[Source data]
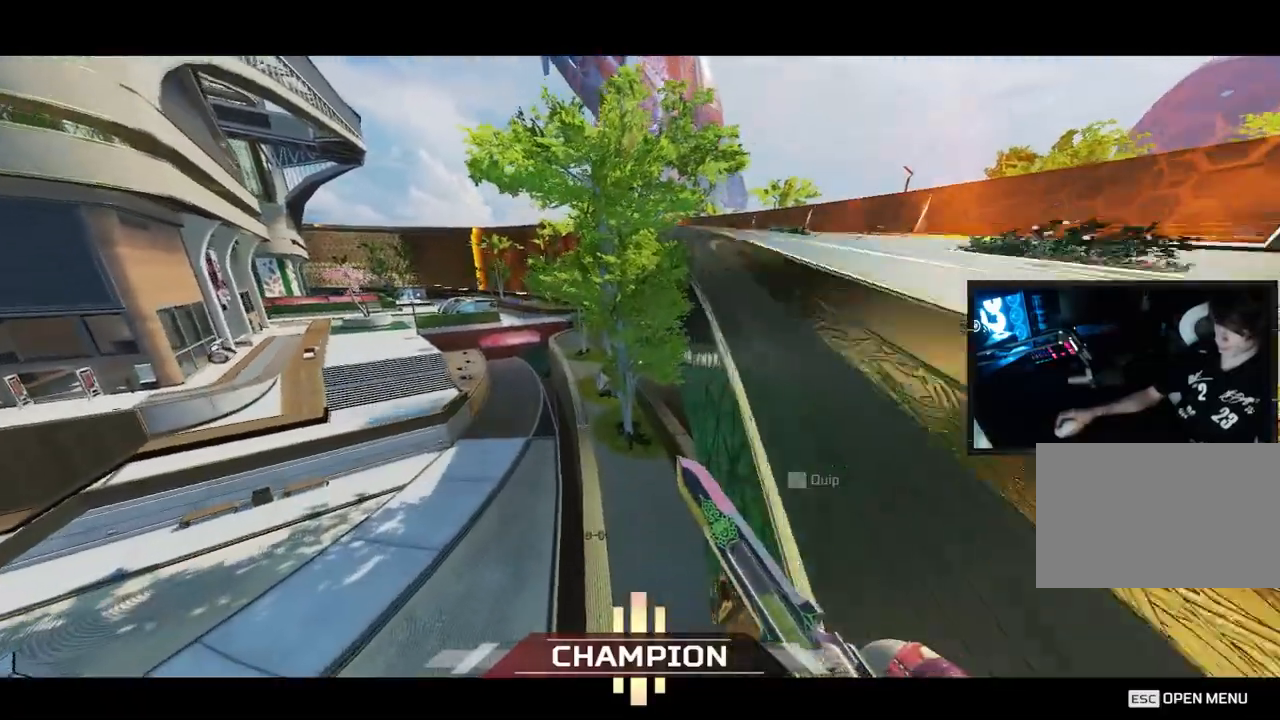
Gameplay with keyboard and mouse; each line is a JSON object with the keys and mouse buttons held at the frame after it. "events" lists presses ("down") and releases ("up") of "1", "2", "3", "4", "5", "a", "alt", "b", "c", "ctrl", "d", "e", "f", "g", "q", "r", "s", "shift", "space", "t", "tab", "tilde", "v", "w", "x", "z", "mouse_left", "mouse_wheel", "mouse_right", "mouse_mb4" and "mouse_mb5" between this image and that frame as [ms after this image, input, new state], when the widget could be followed in between. "mouse_left", "mouse_wheel", "mouse_right", "mouse_mb4", "mouse_mb5" = the "left", "wheel", "right", "mb4", "mb5" buttons of the "mouse" list. No other keys are recorded. "wheel" means that the mouse wheel is clicked or scrolled. Mouse movement is not recorded.
{"keys": ["a", "v"], "mouse": [], "events": []}
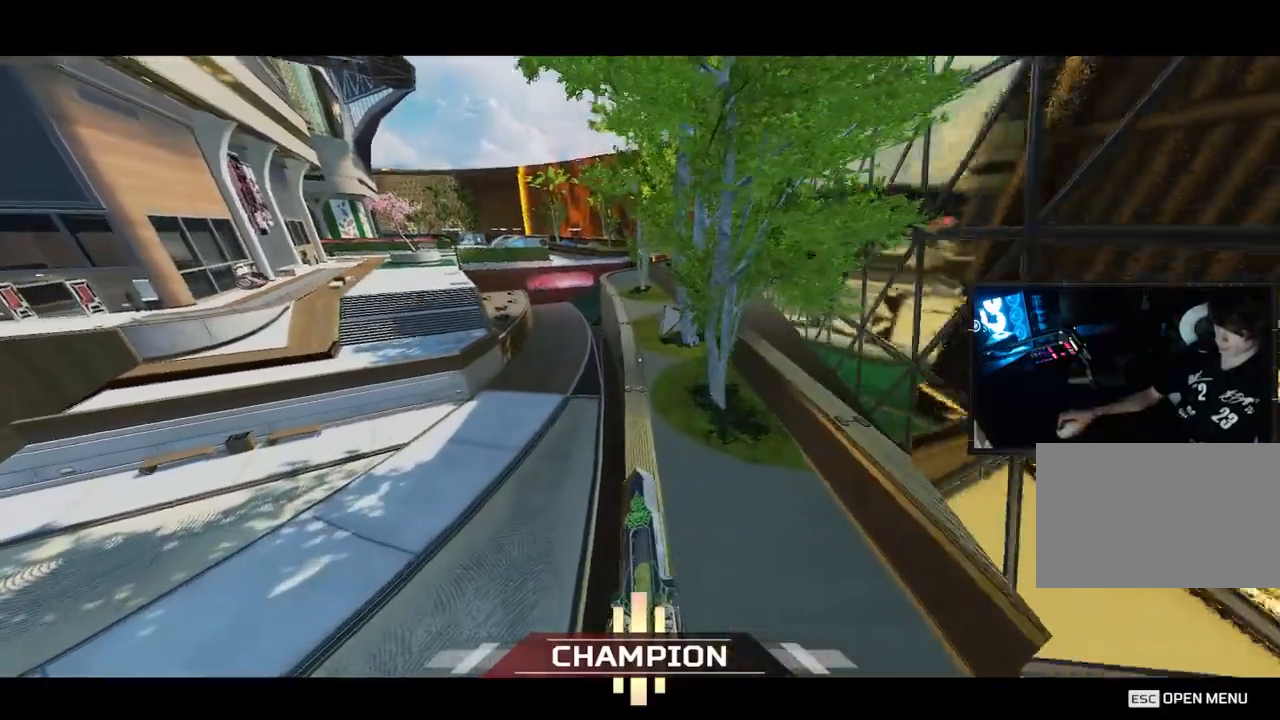
{"keys": ["a", "v"], "mouse": [], "events": [[117, "a", "up"], [217, "d", "down"], [250, "a", "down"], [317, "d", "up"]]}
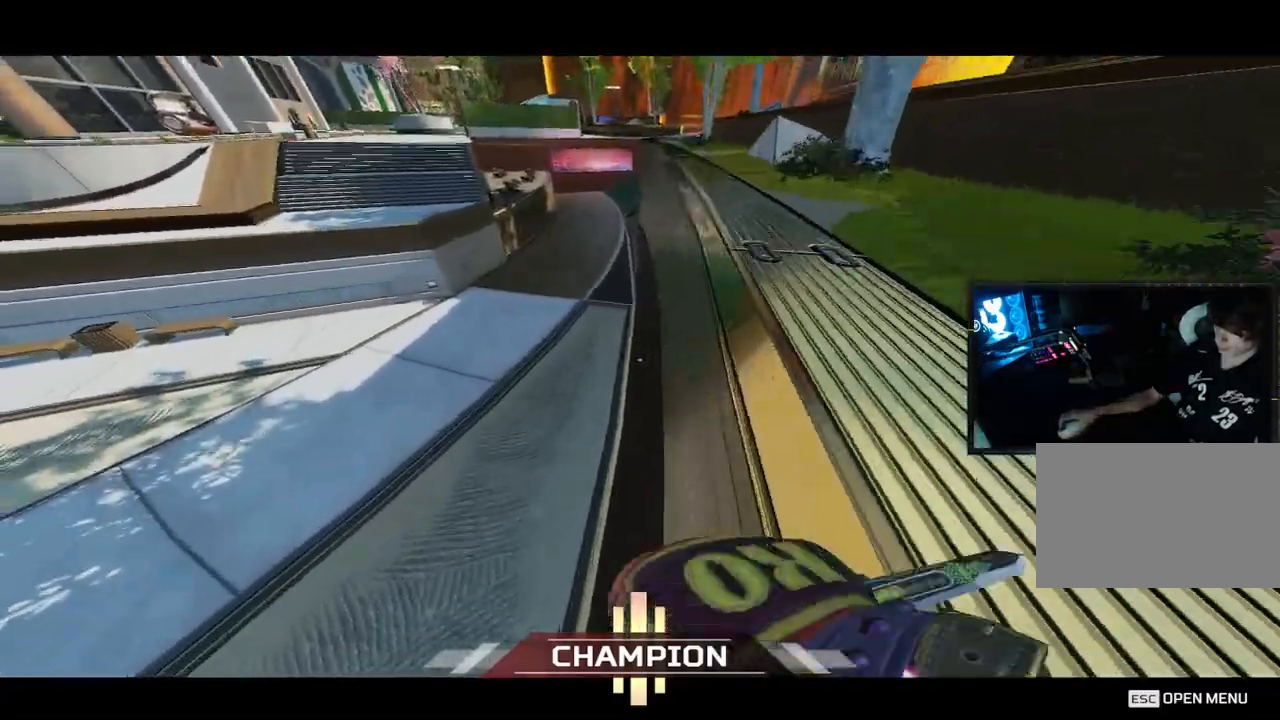
{"keys": ["a", "v"], "mouse": [], "events": []}
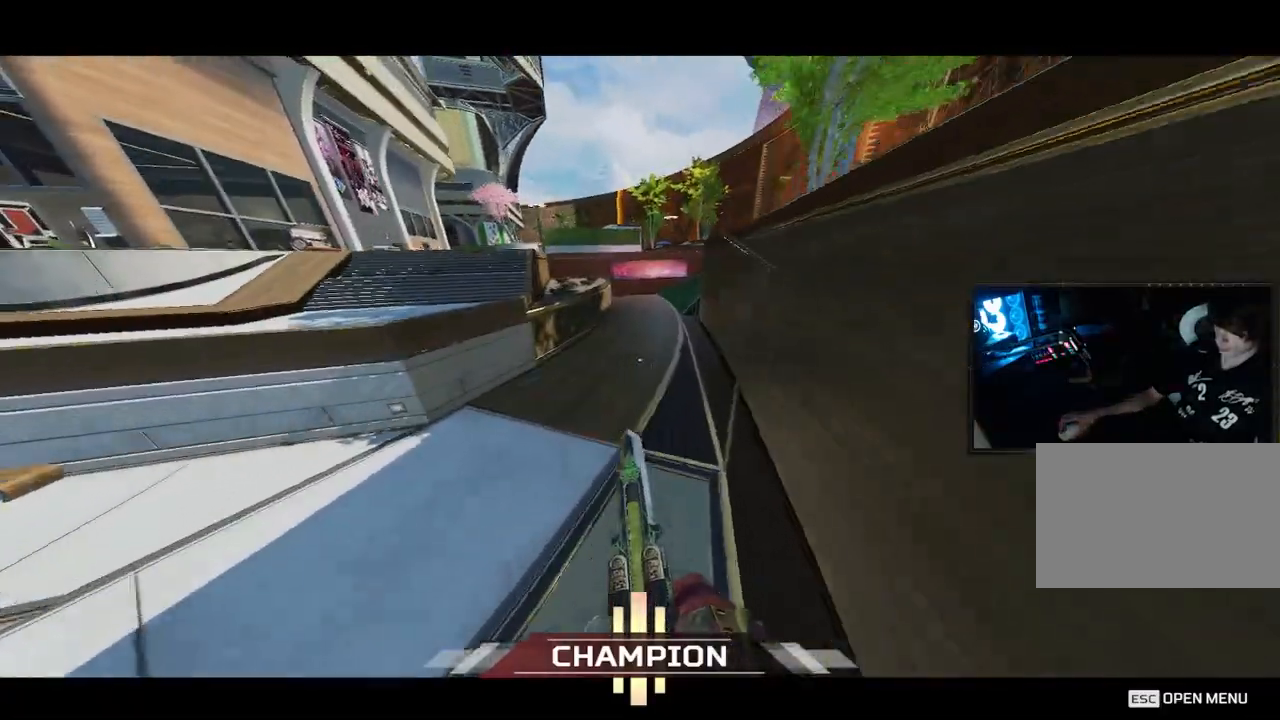
{"keys": ["a", "v"], "mouse": [], "events": []}
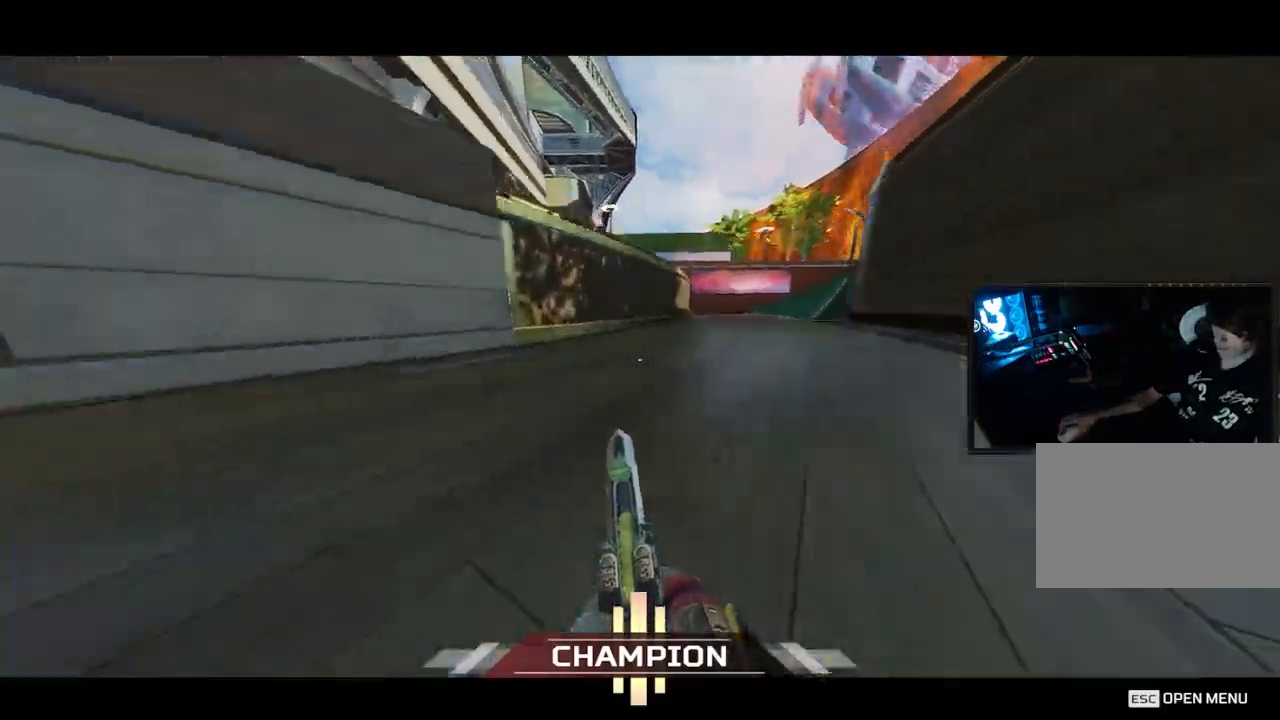
{"keys": ["a"], "mouse": ["wheel"], "events": [[33, "mouse_wheel", "down"], [350, "v", "up"]]}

Task details: Filter the preceding entries down to the lines with "wheel".

Answer to the exercise:
Gameplay with keyboard and mouse; each line is a JSON object with the keys and mouse buttons held at the frame after it. "events" lists presses ("down") and releases ("up") of "1", "2", "3", "4", "5", "a", "alt", "b", "c", "ctrl", "d", "e", "f", "g", "q", "r", "s", "shift", "space", "t", "tab", "tilde", "v", "w", "x", "z", "mouse_left", "mouse_wheel", "mouse_right", "mouse_mb4" and "mouse_mb5" between this image and that frame as [ms after this image, input, new state], when the widget could be followed in between. "mouse_left", "mouse_wheel", "mouse_right", "mouse_mb4", "mouse_mb5" = the "left", "wheel", "right", "mb4", "mb5" buttons of the "mouse" list. No other keys are recorded. "wheel" means that the mouse wheel is clicked or scrolled. Mouse movement is not recorded.
{"keys": ["a"], "mouse": ["wheel"], "events": [[33, "mouse_wheel", "down"], [350, "v", "up"]]}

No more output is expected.